[Saved data entries]

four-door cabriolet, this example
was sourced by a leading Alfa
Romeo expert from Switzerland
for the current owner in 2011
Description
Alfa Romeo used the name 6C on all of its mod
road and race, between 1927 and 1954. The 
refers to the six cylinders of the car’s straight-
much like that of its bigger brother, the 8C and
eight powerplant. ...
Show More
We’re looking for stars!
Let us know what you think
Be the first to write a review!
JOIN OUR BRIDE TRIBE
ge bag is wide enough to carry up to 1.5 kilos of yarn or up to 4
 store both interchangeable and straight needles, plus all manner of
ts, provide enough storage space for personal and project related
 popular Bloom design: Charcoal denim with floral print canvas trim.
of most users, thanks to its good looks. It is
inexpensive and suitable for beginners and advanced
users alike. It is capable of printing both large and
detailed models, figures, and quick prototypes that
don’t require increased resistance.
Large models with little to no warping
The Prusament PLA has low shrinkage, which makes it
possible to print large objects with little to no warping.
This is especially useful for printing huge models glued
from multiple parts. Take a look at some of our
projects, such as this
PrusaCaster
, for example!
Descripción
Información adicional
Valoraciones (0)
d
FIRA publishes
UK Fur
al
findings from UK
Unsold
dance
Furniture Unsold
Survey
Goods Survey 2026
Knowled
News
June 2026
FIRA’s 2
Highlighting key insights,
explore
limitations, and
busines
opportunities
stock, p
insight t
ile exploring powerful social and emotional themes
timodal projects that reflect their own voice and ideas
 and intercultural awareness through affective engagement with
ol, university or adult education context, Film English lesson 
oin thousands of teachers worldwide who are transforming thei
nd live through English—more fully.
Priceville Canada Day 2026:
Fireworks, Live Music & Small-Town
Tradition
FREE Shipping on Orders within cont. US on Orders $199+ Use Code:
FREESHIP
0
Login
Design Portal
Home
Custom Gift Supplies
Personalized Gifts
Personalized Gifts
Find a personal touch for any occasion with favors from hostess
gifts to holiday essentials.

• [Required work]: Copy out all the records again, putting "Engraved Gifts" wherever "Personalized Gifts" appears and leaving every other word untouched.

• [Reply to the exercise]:
four-door cabriolet, this example
was sourced by a leading Alfa
Romeo expert from Switzerland
for the current owner in 2011
Description
Alfa Romeo used the name 6C on all of its mod
road and race, between 1927 and 1954. The 
refers to the six cylinders of the car’s straight-
much like that of its bigger brother, the 8C and
eight powerplant. ...
Show More
We’re looking for stars!
Let us know what you think
Be the first to write a review!
JOIN OUR BRIDE TRIBE
ge bag is wide enough to carry up to 1.5 kilos of yarn or up to 4
 store both interchangeable and straight needles, plus all manner of
ts, provide enough storage space for personal and project related
 popular Bloom design: Charcoal denim with floral print canvas trim.
of most users, thanks to its good looks. It is
inexpensive and suitable for beginners and advanced
users alike. It is capable of printing both large and
detailed models, figures, and quick prototypes that
don’t require increased resistance.
Large models with little to no warping
The Prusament PLA has low shrinkage, which makes it
possible to print large objects with little to no warping.
This is especially useful for printing huge models glued
from multiple parts. Take a look at some of our
projects, such as this
PrusaCaster
, for example!
Descripción
Información adicional
Valoraciones (0)
d
FIRA publishes
UK Fur
al
findings from UK
Unsold
dance
Furniture Unsold
Survey
Goods Survey 2026
Knowled
News
June 2026
FIRA’s 2
Highlighting key insights,
explore
limitations, and
busines
opportunities
stock, p
insight t
ile exploring powerful social and emotional themes
timodal projects that reflect their own voice and ideas
 and intercultural awareness through affective engagement with
ol, university or adult education context, Film English lesson 
oin thousands of teachers worldwide who are transforming thei
nd live through English—more fully.
Priceville Canada Day 2026:
Fireworks, Live Music & Small-Town
Tradition
FREE Shipping on Orders within cont. US on Orders $199+ Use Code:
FREESHIP
0
Login
Design Portal
Home
Custom Gift Supplies
Engraved Gifts
Engraved Gifts
Find a personal touch for any occasion with favors from hostess
gifts to holiday essentials.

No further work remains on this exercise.